(Items from a data source)

▼

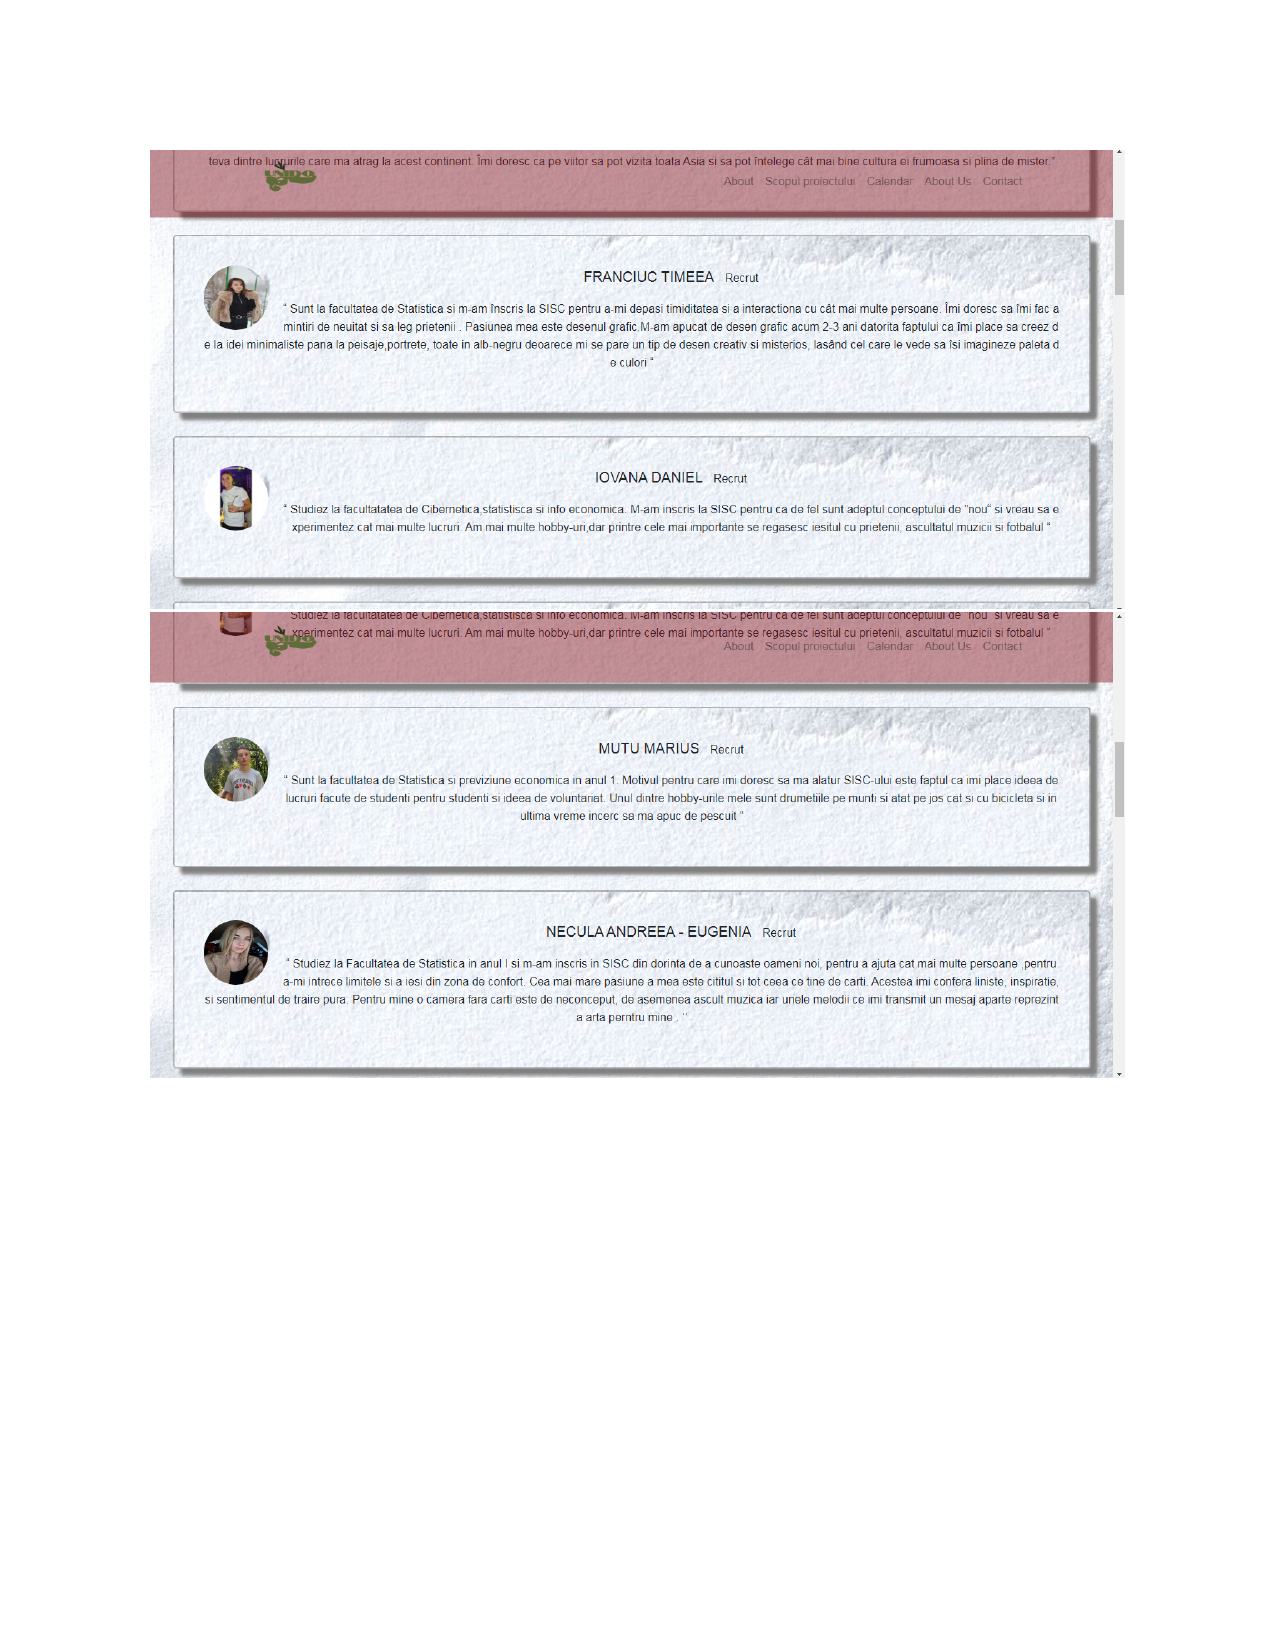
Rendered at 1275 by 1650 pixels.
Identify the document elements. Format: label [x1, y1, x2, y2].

picture [150, 150, 1125, 609]
picture [150, 612, 1125, 1078]
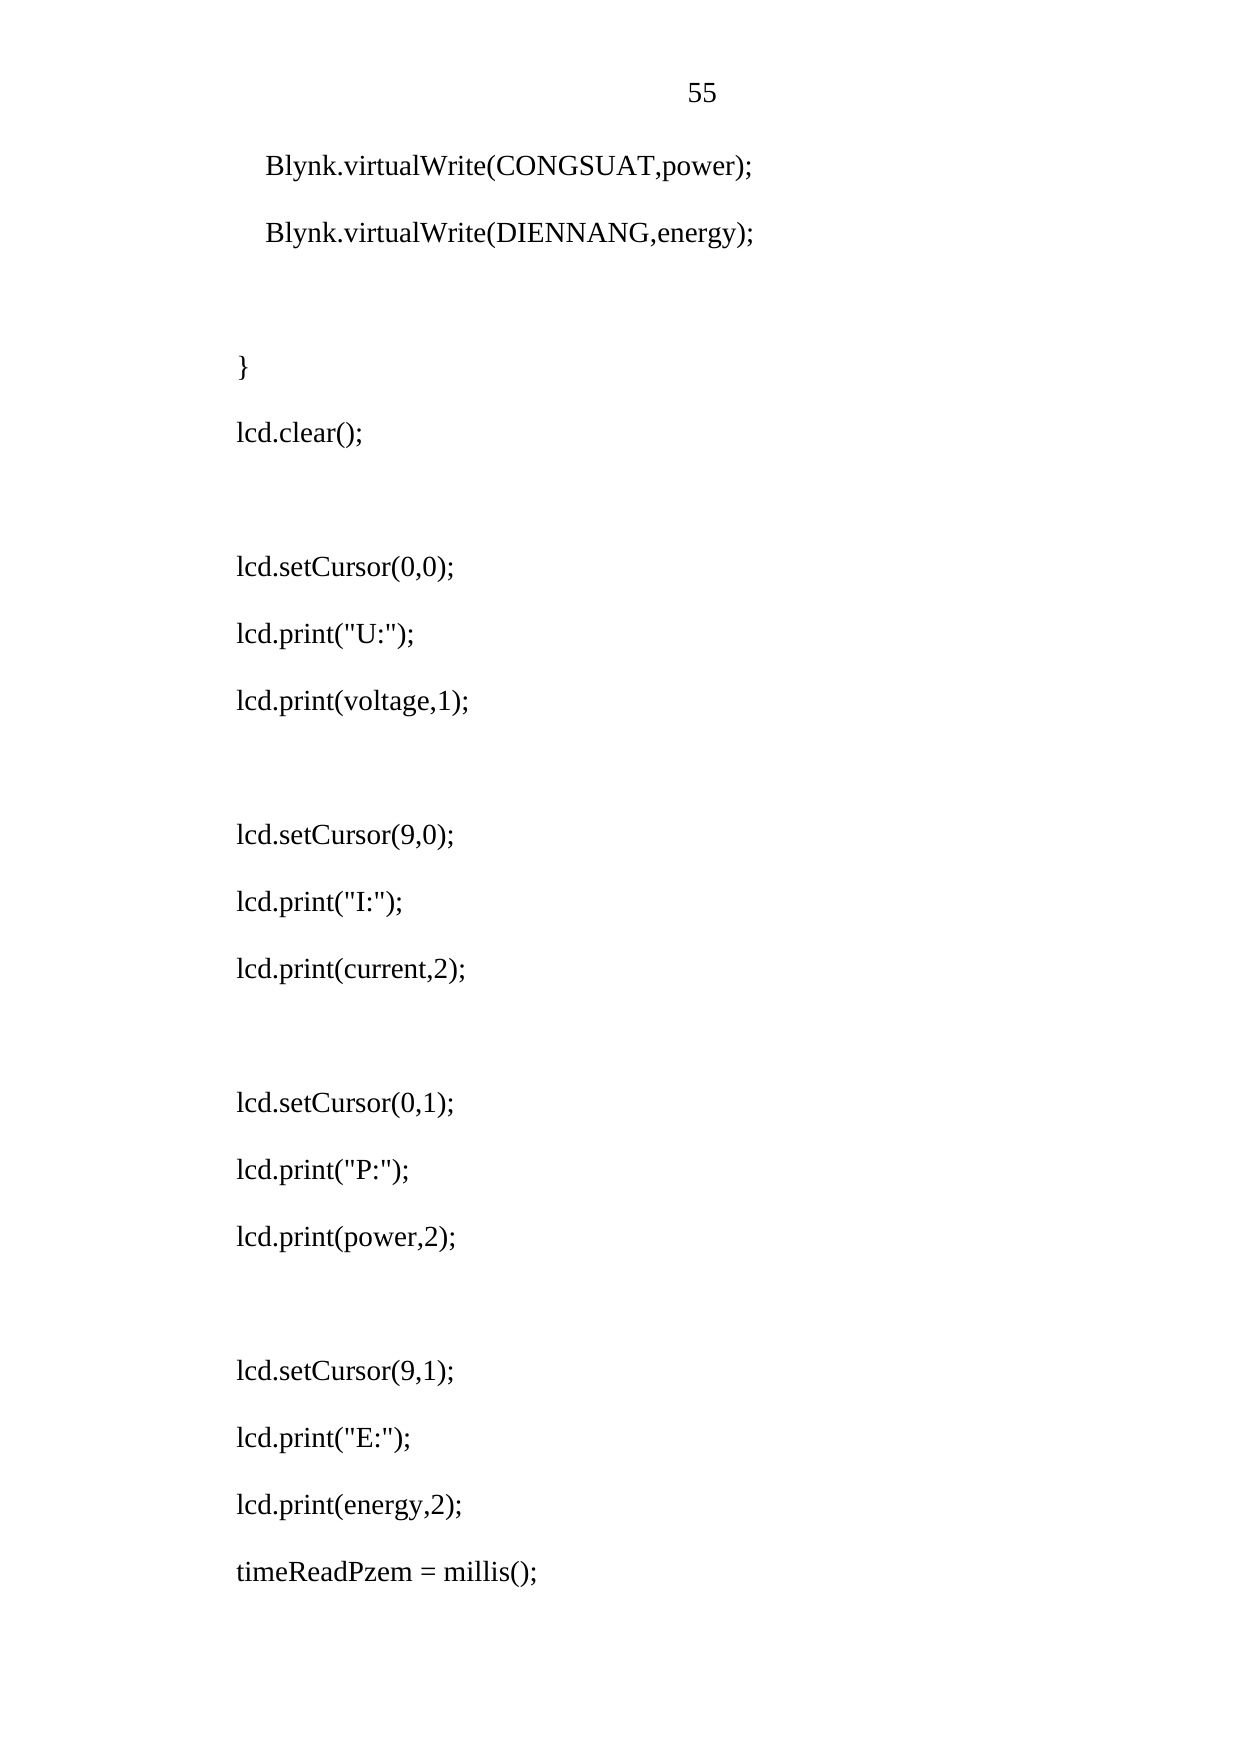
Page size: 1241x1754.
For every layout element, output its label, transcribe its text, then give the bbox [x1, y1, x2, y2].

text lcd.setCursor(0,1); [207, 1085, 1122, 1119]
text lcd.print("P:"); [207, 1152, 1122, 1186]
text lcd.clear(); [207, 416, 1122, 449]
text Blynk.virtualWrite(DIENNANG,energy); [207, 215, 1122, 248]
text timeReadPzem = millis(); [207, 1554, 1122, 1588]
text Blynk.virtualWrite(CONGSUAT,power); [207, 148, 1122, 181]
text lcd.setCursor(9,0); [207, 817, 1122, 851]
text lcd.print(energy,2); [207, 1487, 1122, 1521]
text lcd.print(voltage,1); [207, 683, 1122, 717]
text lcd.print("E:"); [207, 1420, 1122, 1454]
text lcd.print(power,2); [207, 1219, 1122, 1253]
text lcd.print("I:"); [207, 884, 1122, 918]
text lcd.setCursor(9,1); [207, 1353, 1122, 1387]
text lcd.print(current,2); [207, 951, 1122, 985]
text } [207, 349, 1122, 382]
text lcd.print("U:"); [207, 617, 1122, 650]
text lcd.setCursor(0,0); [207, 549, 1122, 583]
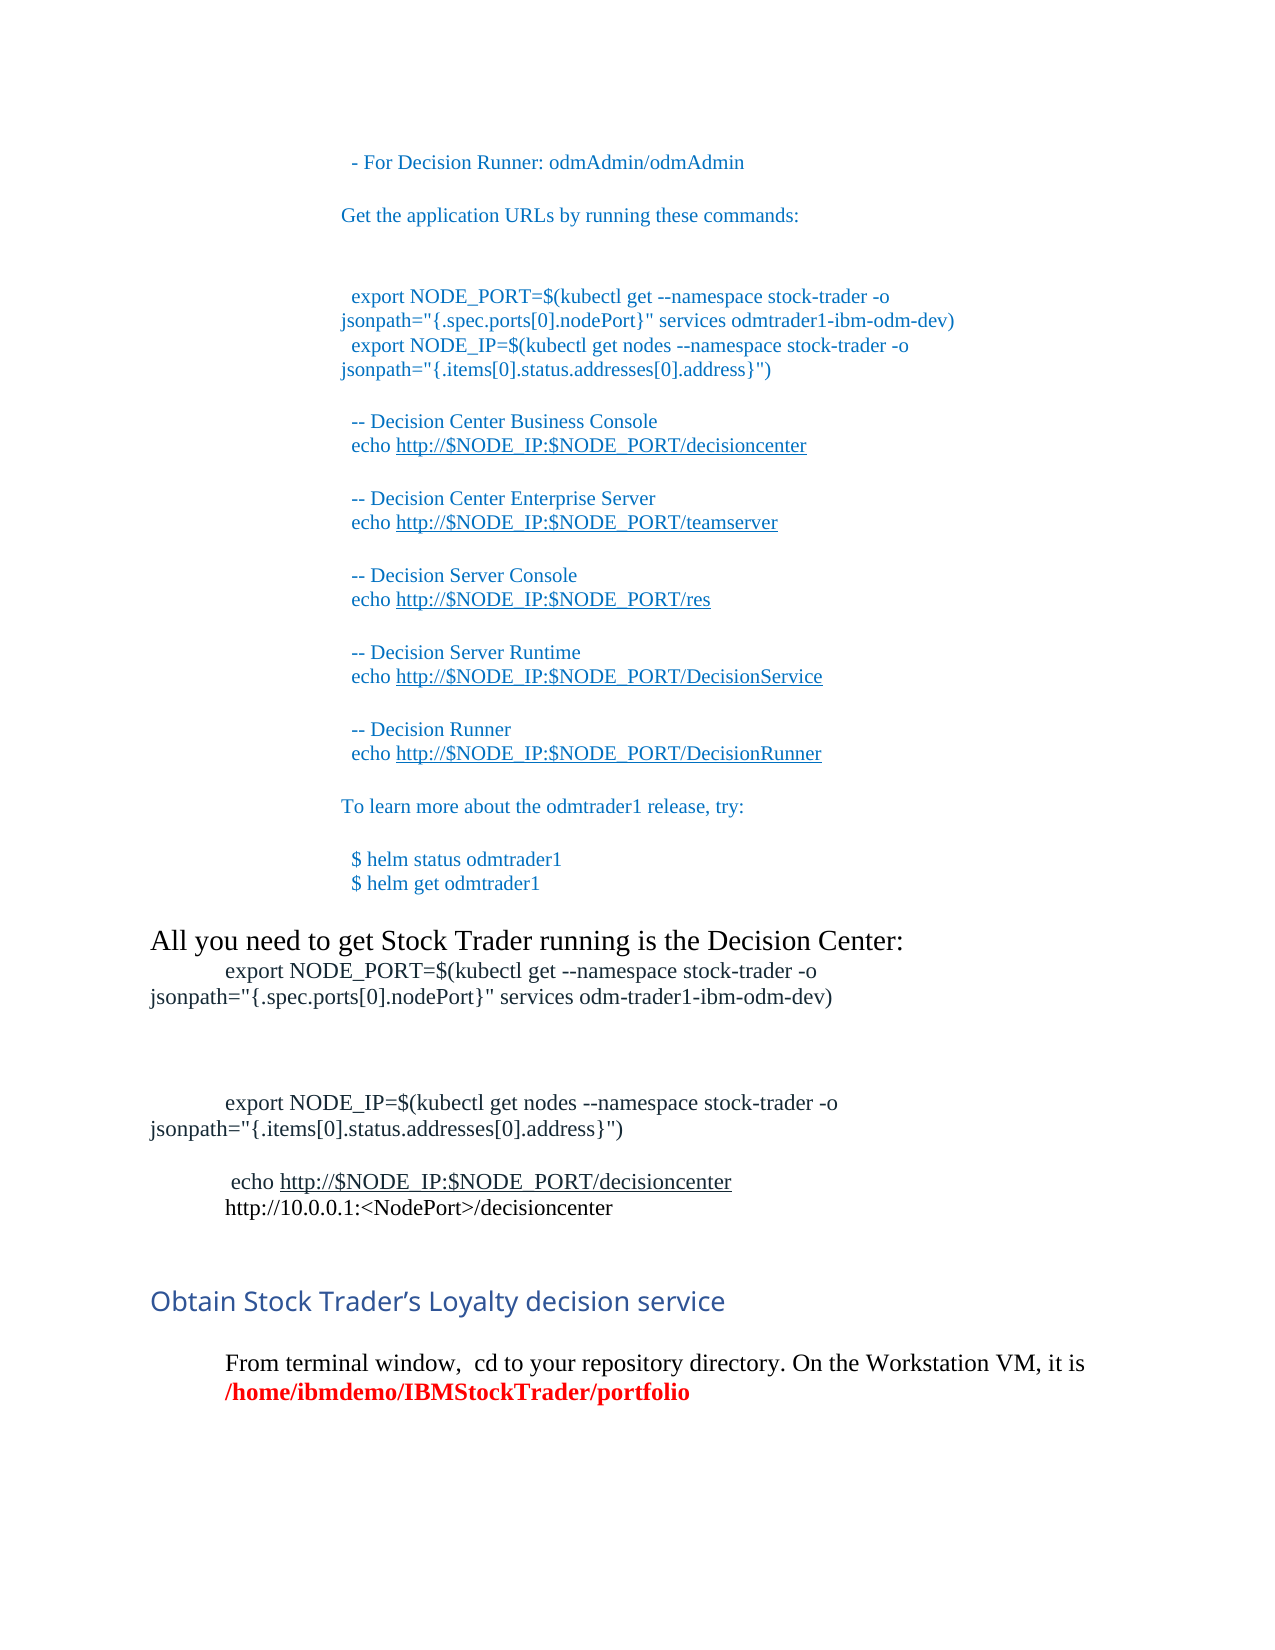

▲

The problem: Hand back the data above exactly, leaving out all pictures.

Output:
Rendered at 1275 by 1650 pixels.
Identify the document elements. Format: label [x1, y1, x2, y2].

picture [150, 150, 1125, 609]
picture [150, 612, 1125, 1078]
Page size: 1241x1754.
For every layout element, output its label, transcribe its text, then give the bbox [x1, y1, x2, y2].

text lcd.setCursor(0,1); [207, 1085, 1122, 1119]
text lcd.print("P:"); [207, 1152, 1122, 1186]
text lcd.clear(); [207, 416, 1122, 449]
text Blynk.virtualWrite(DIENNANG,energy); [207, 215, 1122, 248]
text timeReadPzem = millis(); [207, 1554, 1122, 1588]
text Blynk.virtualWrite(CONGSUAT,power); [207, 148, 1122, 181]
text lcd.setCursor(9,0); [207, 817, 1122, 851]
text lcd.print(energy,2); [207, 1487, 1122, 1521]
text lcd.print(voltage,1); [207, 683, 1122, 717]
text lcd.print("E:"); [207, 1420, 1122, 1454]
text lcd.print(power,2); [207, 1219, 1122, 1253]
text lcd.print("I:"); [207, 884, 1122, 918]
text lcd.setCursor(9,1); [207, 1353, 1122, 1387]
text lcd.print(current,2); [207, 951, 1122, 985]
text } [207, 349, 1122, 382]
text lcd.print("U:"); [207, 617, 1122, 650]
text lcd.setCursor(0,0); [207, 549, 1122, 583]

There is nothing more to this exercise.